Reproduce exactly the run of lines that begins with the one containing "left back paw: (812, 634)" and ends with the last line of the records, omitting pictures.

Human pose images with coordinates:
_ _ _ _ _ _ _

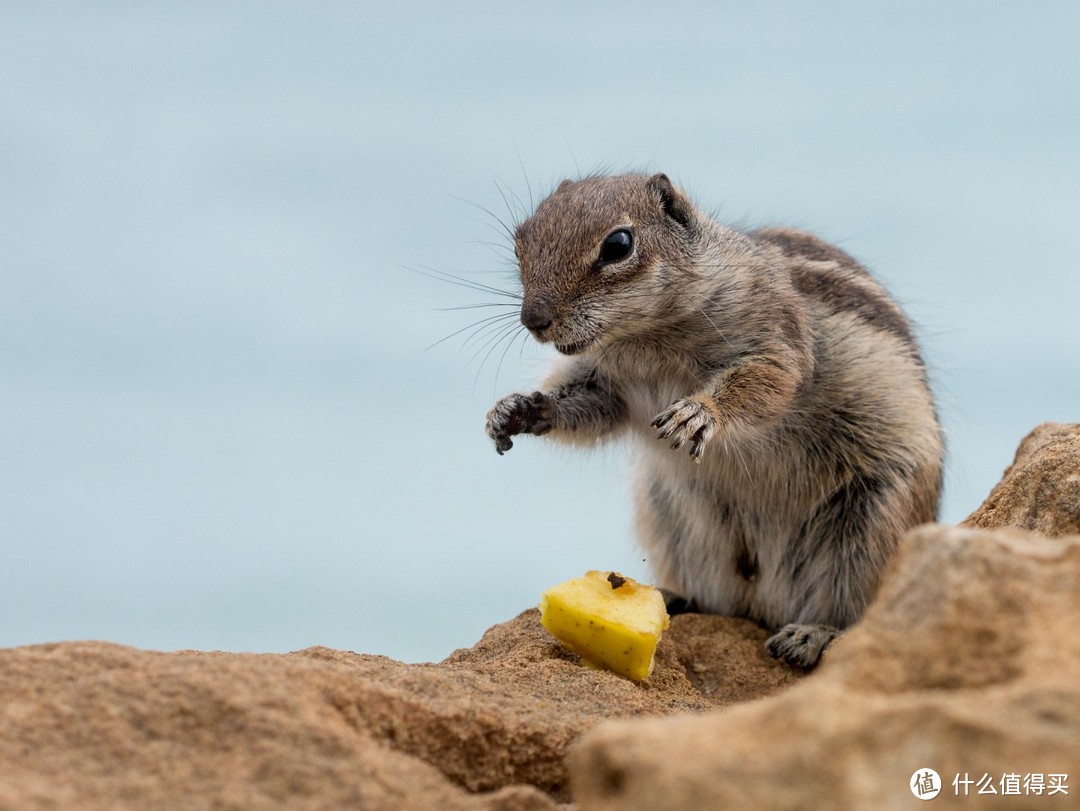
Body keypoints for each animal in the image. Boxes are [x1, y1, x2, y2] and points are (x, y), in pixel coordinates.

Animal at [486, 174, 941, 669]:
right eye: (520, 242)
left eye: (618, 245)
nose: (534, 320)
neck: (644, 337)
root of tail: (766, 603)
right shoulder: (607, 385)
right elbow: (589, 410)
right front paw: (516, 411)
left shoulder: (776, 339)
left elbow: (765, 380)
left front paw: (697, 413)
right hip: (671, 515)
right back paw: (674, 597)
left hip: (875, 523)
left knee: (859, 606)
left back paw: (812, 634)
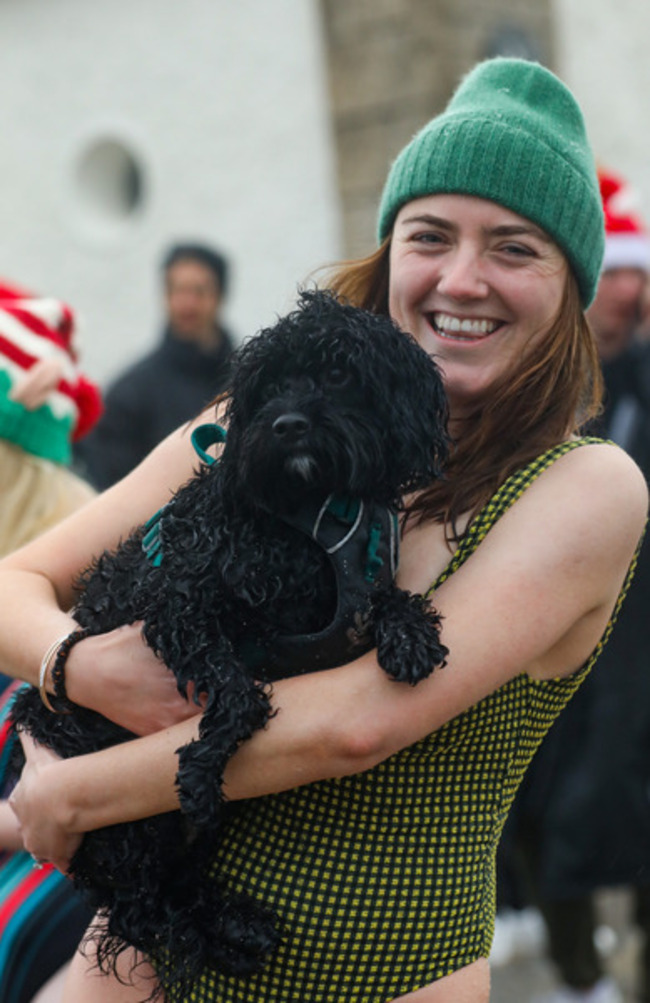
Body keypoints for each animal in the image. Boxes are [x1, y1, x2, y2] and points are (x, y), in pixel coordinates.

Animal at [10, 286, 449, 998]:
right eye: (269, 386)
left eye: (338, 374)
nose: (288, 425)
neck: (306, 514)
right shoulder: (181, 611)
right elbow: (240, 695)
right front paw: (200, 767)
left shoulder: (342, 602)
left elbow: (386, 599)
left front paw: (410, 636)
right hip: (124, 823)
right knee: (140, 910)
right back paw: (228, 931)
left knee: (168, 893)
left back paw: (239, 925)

_ _ _ _ _ _ _

• [TASK OUTPUT]
left back paw: (812, 634)
Body keypoints for each animal in the image. Boxes are [x1, y1, x2, y2] and points are (x, y), in pixel coordinates.

Animal at [10, 286, 449, 998]:
right eye: (269, 386)
left eye: (338, 374)
nose: (288, 425)
neck: (306, 514)
right shoulder: (181, 611)
right elbow: (240, 695)
right front paw: (200, 767)
left shoulder: (342, 602)
left elbow: (386, 599)
left front paw: (410, 636)
right hip: (124, 823)
right knee: (140, 910)
right back paw: (228, 931)
left knee: (168, 893)
left back paw: (239, 925)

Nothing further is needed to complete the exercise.